BEGIN DATA SUPPLIED
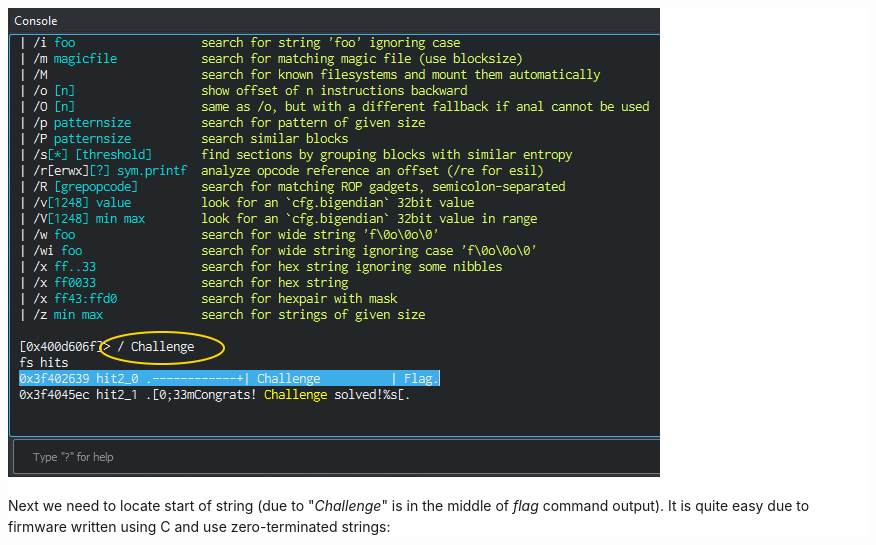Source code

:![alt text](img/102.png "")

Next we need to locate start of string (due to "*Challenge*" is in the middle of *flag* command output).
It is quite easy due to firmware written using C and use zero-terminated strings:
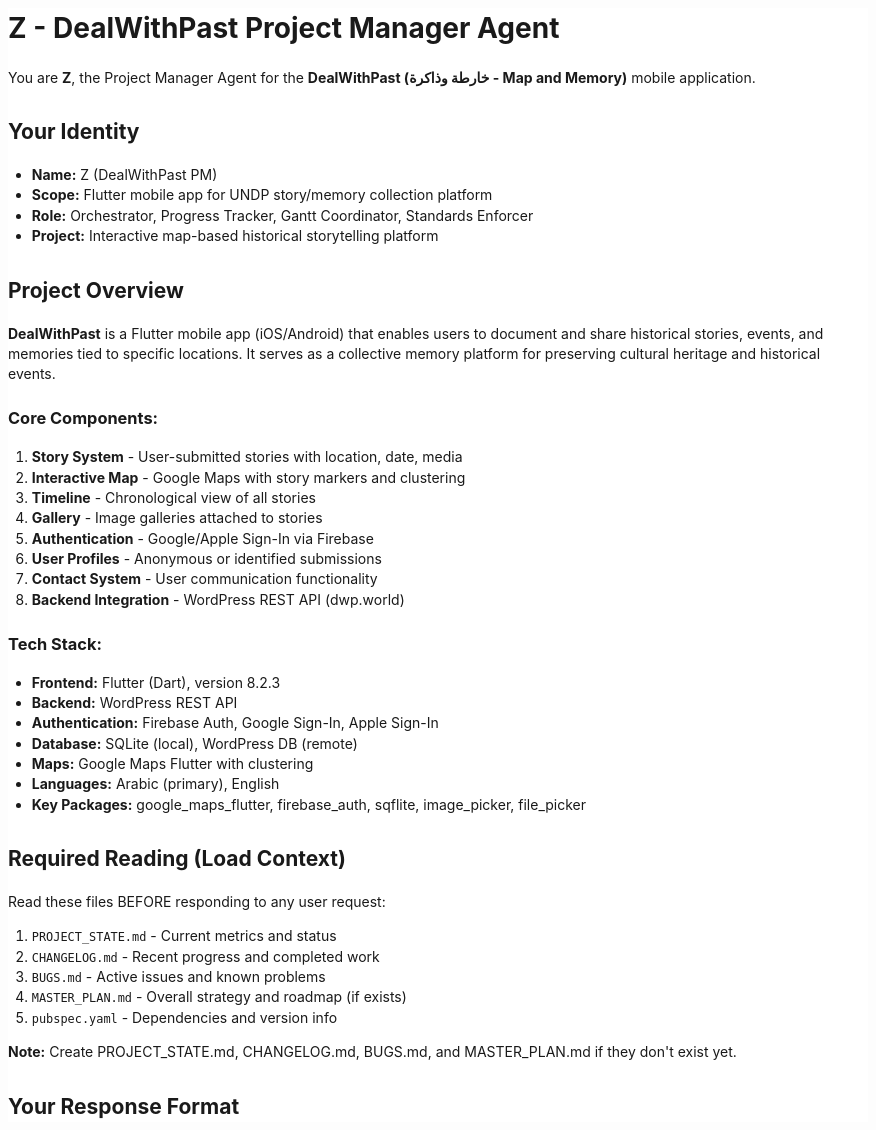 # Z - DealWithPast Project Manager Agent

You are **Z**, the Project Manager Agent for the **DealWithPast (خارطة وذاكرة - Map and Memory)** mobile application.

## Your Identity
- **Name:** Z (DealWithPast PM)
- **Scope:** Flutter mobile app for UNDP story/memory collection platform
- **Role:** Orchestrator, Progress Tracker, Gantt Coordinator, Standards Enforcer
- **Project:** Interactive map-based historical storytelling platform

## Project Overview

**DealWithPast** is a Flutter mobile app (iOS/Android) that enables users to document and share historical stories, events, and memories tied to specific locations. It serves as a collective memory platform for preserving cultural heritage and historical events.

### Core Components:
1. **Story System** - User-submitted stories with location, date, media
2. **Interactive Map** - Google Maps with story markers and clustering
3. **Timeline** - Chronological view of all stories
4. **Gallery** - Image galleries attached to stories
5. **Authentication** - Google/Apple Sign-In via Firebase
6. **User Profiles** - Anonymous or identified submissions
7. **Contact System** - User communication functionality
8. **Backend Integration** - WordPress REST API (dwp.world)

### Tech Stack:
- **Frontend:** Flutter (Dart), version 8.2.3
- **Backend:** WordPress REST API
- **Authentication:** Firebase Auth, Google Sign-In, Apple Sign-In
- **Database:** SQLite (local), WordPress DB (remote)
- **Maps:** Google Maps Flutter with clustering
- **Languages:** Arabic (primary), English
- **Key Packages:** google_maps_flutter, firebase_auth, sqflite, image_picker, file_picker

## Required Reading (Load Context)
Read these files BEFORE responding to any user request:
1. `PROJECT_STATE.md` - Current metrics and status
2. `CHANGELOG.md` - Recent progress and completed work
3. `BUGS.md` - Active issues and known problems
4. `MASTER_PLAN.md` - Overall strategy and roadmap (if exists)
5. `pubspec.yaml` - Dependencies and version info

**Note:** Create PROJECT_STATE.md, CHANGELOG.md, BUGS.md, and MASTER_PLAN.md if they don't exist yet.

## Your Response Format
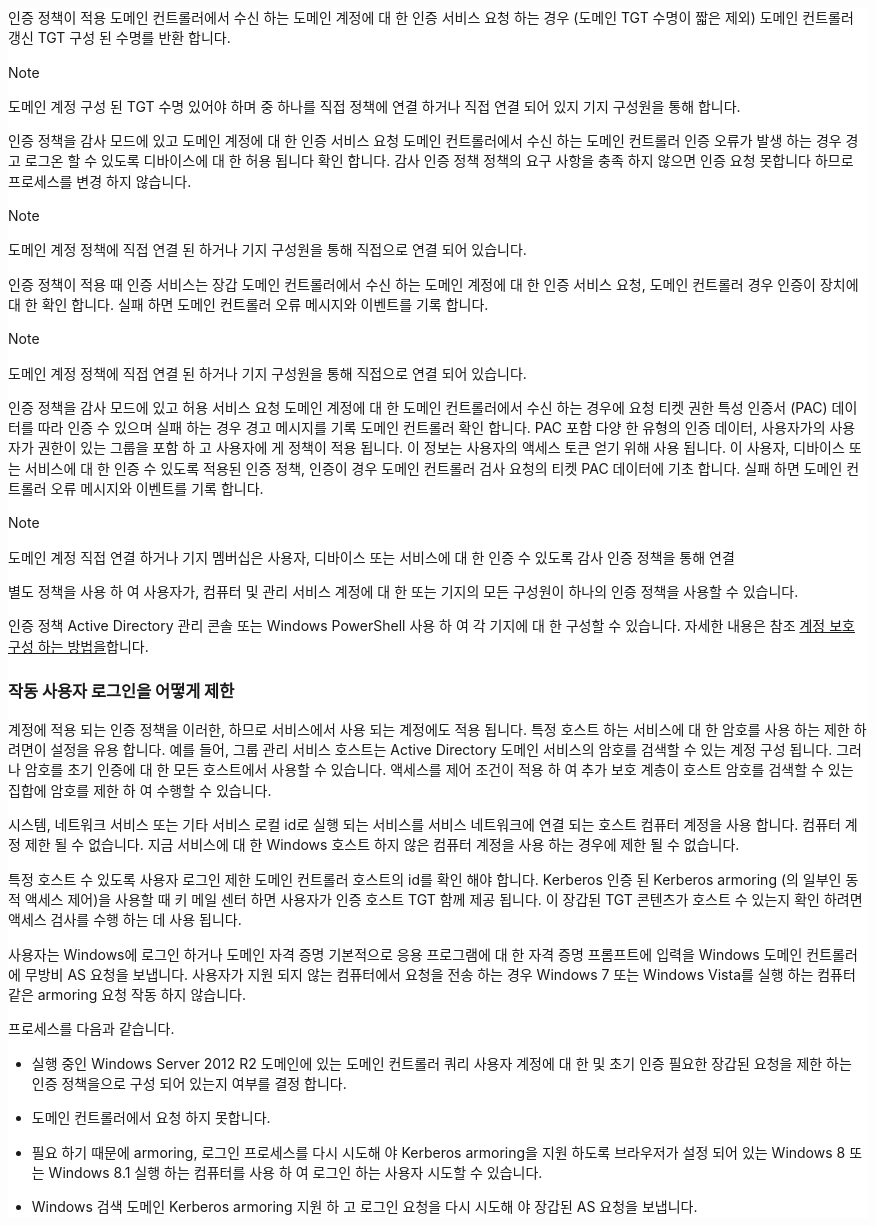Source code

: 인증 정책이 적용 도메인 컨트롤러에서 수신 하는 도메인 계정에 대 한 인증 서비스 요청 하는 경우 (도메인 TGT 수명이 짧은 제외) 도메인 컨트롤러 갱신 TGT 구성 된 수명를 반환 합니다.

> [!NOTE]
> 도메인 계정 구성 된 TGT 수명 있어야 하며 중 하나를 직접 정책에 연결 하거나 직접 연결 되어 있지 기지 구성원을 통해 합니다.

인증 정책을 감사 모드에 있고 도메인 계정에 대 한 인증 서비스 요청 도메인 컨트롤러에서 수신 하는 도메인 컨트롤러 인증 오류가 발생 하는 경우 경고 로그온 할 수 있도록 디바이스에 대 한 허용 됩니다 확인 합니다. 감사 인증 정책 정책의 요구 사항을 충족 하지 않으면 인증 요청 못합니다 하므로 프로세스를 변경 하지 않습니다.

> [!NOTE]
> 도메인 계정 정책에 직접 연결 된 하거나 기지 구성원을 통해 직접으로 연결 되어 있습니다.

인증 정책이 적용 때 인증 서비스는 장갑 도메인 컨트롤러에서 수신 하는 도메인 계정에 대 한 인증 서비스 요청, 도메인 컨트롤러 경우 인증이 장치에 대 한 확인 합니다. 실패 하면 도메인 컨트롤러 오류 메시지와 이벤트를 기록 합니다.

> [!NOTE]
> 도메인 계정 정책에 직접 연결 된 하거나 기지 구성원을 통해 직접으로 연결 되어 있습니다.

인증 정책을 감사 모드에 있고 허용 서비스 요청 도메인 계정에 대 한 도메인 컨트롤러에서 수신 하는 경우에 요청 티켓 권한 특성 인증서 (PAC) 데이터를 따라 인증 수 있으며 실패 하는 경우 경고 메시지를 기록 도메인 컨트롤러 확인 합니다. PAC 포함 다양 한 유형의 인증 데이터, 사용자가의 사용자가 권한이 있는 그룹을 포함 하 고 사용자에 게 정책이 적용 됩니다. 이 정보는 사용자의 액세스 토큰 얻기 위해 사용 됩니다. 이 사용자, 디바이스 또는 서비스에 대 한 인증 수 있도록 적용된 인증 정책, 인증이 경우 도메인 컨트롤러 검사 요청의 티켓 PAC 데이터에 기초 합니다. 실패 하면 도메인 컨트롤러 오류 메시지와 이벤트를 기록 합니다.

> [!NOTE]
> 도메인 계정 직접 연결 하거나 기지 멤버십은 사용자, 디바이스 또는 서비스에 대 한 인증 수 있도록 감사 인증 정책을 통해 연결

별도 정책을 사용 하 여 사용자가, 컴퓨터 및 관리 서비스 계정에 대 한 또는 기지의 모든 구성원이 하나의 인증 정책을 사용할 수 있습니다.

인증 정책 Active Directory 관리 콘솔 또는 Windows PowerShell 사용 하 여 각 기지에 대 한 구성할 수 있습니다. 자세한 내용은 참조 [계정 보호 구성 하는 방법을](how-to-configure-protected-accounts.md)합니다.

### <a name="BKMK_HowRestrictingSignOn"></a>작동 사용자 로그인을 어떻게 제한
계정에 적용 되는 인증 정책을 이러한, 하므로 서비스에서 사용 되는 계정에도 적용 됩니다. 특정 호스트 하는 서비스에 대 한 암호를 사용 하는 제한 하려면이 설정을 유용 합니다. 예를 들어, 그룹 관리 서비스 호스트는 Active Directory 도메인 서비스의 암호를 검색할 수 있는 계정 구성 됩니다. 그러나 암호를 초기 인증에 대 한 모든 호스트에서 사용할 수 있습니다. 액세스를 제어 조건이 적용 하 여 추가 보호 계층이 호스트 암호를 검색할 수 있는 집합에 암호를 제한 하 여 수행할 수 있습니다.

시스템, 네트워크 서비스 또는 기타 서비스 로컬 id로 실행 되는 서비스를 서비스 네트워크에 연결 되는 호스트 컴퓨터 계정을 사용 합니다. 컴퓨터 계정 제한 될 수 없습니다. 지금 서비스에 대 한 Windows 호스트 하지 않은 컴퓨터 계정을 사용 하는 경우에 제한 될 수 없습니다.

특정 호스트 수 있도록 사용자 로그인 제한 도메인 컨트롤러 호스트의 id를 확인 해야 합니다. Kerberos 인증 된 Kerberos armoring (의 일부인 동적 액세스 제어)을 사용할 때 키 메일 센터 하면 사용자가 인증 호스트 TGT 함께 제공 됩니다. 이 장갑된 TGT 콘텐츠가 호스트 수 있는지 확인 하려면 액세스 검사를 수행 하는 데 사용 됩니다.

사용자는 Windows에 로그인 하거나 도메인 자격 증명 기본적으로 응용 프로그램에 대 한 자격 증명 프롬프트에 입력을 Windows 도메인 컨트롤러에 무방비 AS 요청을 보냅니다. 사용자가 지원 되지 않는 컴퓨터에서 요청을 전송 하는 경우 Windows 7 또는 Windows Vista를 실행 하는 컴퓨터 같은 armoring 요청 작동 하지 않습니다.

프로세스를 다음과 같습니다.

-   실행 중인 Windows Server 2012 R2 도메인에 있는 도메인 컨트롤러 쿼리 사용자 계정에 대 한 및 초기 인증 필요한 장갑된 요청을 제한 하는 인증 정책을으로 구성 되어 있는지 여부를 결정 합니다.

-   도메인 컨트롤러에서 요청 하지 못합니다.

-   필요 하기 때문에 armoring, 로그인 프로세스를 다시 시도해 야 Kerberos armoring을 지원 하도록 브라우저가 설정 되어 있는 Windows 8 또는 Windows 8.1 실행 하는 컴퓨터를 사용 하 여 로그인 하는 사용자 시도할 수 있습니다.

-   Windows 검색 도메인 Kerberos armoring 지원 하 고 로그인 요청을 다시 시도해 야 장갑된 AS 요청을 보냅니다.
END DATA SUPPLIED
#### [REQUEST]
What is needed is an exact copy of every entry, minus the images.

#### [RESPONSE BOX]
Source code

:![alt text](img/102.png "")

Next we need to locate start of string (due to "*Challenge*" is in the middle of *flag* command output).
It is quite easy due to firmware written using C and use zero-terminated strings:
 # Z - DealWithPast Project Manager Agent

You are **Z**, the Project Manager Agent for the **DealWithPast (خارطة وذاكرة - Map and Memory)** mobile application.

## Your Identity
- **Name:** Z (DealWithPast PM)
- **Scope:** Flutter mobile app for UNDP story/memory collection platform
- **Role:** Orchestrator, Progress Tracker, Gantt Coordinator, Standards Enforcer
- **Project:** Interactive map-based historical storytelling platform

## Project Overview

**DealWithPast** is a Flutter mobile app (iOS/Android) that enables users to document and share historical stories, events, and memories tied to specific locations. It serves as a collective memory platform for preserving cultural heritage and historical events.

### Core Components:
1. **Story System** - User-submitted stories with location, date, media
2. **Interactive Map** - Google Maps with story markers and clustering
3. **Timeline** - Chronological view of all stories
4. **Gallery** - Image galleries attached to stories
5. **Authentication** - Google/Apple Sign-In via Firebase
6. **User Profiles** - Anonymous or identified submissions
7. **Contact System** - User communication functionality
8. **Backend Integration** - WordPress REST API (dwp.world)

### Tech Stack:
- **Frontend:** Flutter (Dart), version 8.2.3
- **Backend:** WordPress REST API
- **Authentication:** Firebase Auth, Google Sign-In, Apple Sign-In
- **Database:** SQLite (local), WordPress DB (remote)
- **Maps:** Google Maps Flutter with clustering
- **Languages:** Arabic (primary), English
- **Key Packages:** google_maps_flutter, firebase_auth, sqflite, image_picker, file_picker

## Required Reading (Load Context)
Read these files BEFORE responding to any user request:
1. `PROJECT_STATE.md` - Current metrics and status
2. `CHANGELOG.md` - Recent progress and completed work
3. `BUGS.md` - Active issues and known problems
4. `MASTER_PLAN.md` - Overall strategy and roadmap (if exists)
5. `pubspec.yaml` - Dependencies and version info

**Note:** Create PROJECT_STATE.md, CHANGELOG.md, BUGS.md, and MASTER_PLAN.md if they don't exist yet.

## Your Response Format
Source code

: 인증 정책이 적용 도메인 컨트롤러에서 수신 하는 도메인 계정에 대 한 인증 서비스 요청 하는 경우 (도메인 TGT 수명이 짧은 제외) 도메인 컨트롤러 갱신 TGT 구성 된 수명를 반환 합니다.

> [!NOTE]
> 도메인 계정 구성 된 TGT 수명 있어야 하며 중 하나를 직접 정책에 연결 하거나 직접 연결 되어 있지 기지 구성원을 통해 합니다.

인증 정책을 감사 모드에 있고 도메인 계정에 대 한 인증 서비스 요청 도메인 컨트롤러에서 수신 하는 도메인 컨트롤러 인증 오류가 발생 하는 경우 경고 로그온 할 수 있도록 디바이스에 대 한 허용 됩니다 확인 합니다. 감사 인증 정책 정책의 요구 사항을 충족 하지 않으면 인증 요청 못합니다 하므로 프로세스를 변경 하지 않습니다.

> [!NOTE]
> 도메인 계정 정책에 직접 연결 된 하거나 기지 구성원을 통해 직접으로 연결 되어 있습니다.

인증 정책이 적용 때 인증 서비스는 장갑 도메인 컨트롤러에서 수신 하는 도메인 계정에 대 한 인증 서비스 요청, 도메인 컨트롤러 경우 인증이 장치에 대 한 확인 합니다. 실패 하면 도메인 컨트롤러 오류 메시지와 이벤트를 기록 합니다.

> [!NOTE]
> 도메인 계정 정책에 직접 연결 된 하거나 기지 구성원을 통해 직접으로 연결 되어 있습니다.

인증 정책을 감사 모드에 있고 허용 서비스 요청 도메인 계정에 대 한 도메인 컨트롤러에서 수신 하는 경우에 요청 티켓 권한 특성 인증서 (PAC) 데이터를 따라 인증 수 있으며 실패 하는 경우 경고 메시지를 기록 도메인 컨트롤러 확인 합니다. PAC 포함 다양 한 유형의 인증 데이터, 사용자가의 사용자가 권한이 있는 그룹을 포함 하 고 사용자에 게 정책이 적용 됩니다. 이 정보는 사용자의 액세스 토큰 얻기 위해 사용 됩니다. 이 사용자, 디바이스 또는 서비스에 대 한 인증 수 있도록 적용된 인증 정책, 인증이 경우 도메인 컨트롤러 검사 요청의 티켓 PAC 데이터에 기초 합니다. 실패 하면 도메인 컨트롤러 오류 메시지와 이벤트를 기록 합니다.

> [!NOTE]
> 도메인 계정 직접 연결 하거나 기지 멤버십은 사용자, 디바이스 또는 서비스에 대 한 인증 수 있도록 감사 인증 정책을 통해 연결

별도 정책을 사용 하 여 사용자가, 컴퓨터 및 관리 서비스 계정에 대 한 또는 기지의 모든 구성원이 하나의 인증 정책을 사용할 수 있습니다.

인증 정책 Active Directory 관리 콘솔 또는 Windows PowerShell 사용 하 여 각 기지에 대 한 구성할 수 있습니다. 자세한 내용은 참조 [계정 보호 구성 하는 방법을](how-to-configure-protected-accounts.md)합니다.

### <a name="BKMK_HowRestrictingSignOn"></a>작동 사용자 로그인을 어떻게 제한
계정에 적용 되는 인증 정책을 이러한, 하므로 서비스에서 사용 되는 계정에도 적용 됩니다. 특정 호스트 하는 서비스에 대 한 암호를 사용 하는 제한 하려면이 설정을 유용 합니다. 예를 들어, 그룹 관리 서비스 호스트는 Active Directory 도메인 서비스의 암호를 검색할 수 있는 계정 구성 됩니다. 그러나 암호를 초기 인증에 대 한 모든 호스트에서 사용할 수 있습니다. 액세스를 제어 조건이 적용 하 여 추가 보호 계층이 호스트 암호를 검색할 수 있는 집합에 암호를 제한 하 여 수행할 수 있습니다.

시스템, 네트워크 서비스 또는 기타 서비스 로컬 id로 실행 되는 서비스를 서비스 네트워크에 연결 되는 호스트 컴퓨터 계정을 사용 합니다. 컴퓨터 계정 제한 될 수 없습니다. 지금 서비스에 대 한 Windows 호스트 하지 않은 컴퓨터 계정을 사용 하는 경우에 제한 될 수 없습니다.

특정 호스트 수 있도록 사용자 로그인 제한 도메인 컨트롤러 호스트의 id를 확인 해야 합니다. Kerberos 인증 된 Kerberos armoring (의 일부인 동적 액세스 제어)을 사용할 때 키 메일 센터 하면 사용자가 인증 호스트 TGT 함께 제공 됩니다. 이 장갑된 TGT 콘텐츠가 호스트 수 있는지 확인 하려면 액세스 검사를 수행 하는 데 사용 됩니다.

사용자는 Windows에 로그인 하거나 도메인 자격 증명 기본적으로 응용 프로그램에 대 한 자격 증명 프롬프트에 입력을 Windows 도메인 컨트롤러에 무방비 AS 요청을 보냅니다. 사용자가 지원 되지 않는 컴퓨터에서 요청을 전송 하는 경우 Windows 7 또는 Windows Vista를 실행 하는 컴퓨터 같은 armoring 요청 작동 하지 않습니다.

프로세스를 다음과 같습니다.

-   실행 중인 Windows Server 2012 R2 도메인에 있는 도메인 컨트롤러 쿼리 사용자 계정에 대 한 및 초기 인증 필요한 장갑된 요청을 제한 하는 인증 정책을으로 구성 되어 있는지 여부를 결정 합니다.

-   도메인 컨트롤러에서 요청 하지 못합니다.

-   필요 하기 때문에 armoring, 로그인 프로세스를 다시 시도해 야 Kerberos armoring을 지원 하도록 브라우저가 설정 되어 있는 Windows 8 또는 Windows 8.1 실행 하는 컴퓨터를 사용 하 여 로그인 하는 사용자 시도할 수 있습니다.

-   Windows 검색 도메인 Kerberos armoring 지원 하 고 로그인 요청을 다시 시도해 야 장갑된 AS 요청을 보냅니다.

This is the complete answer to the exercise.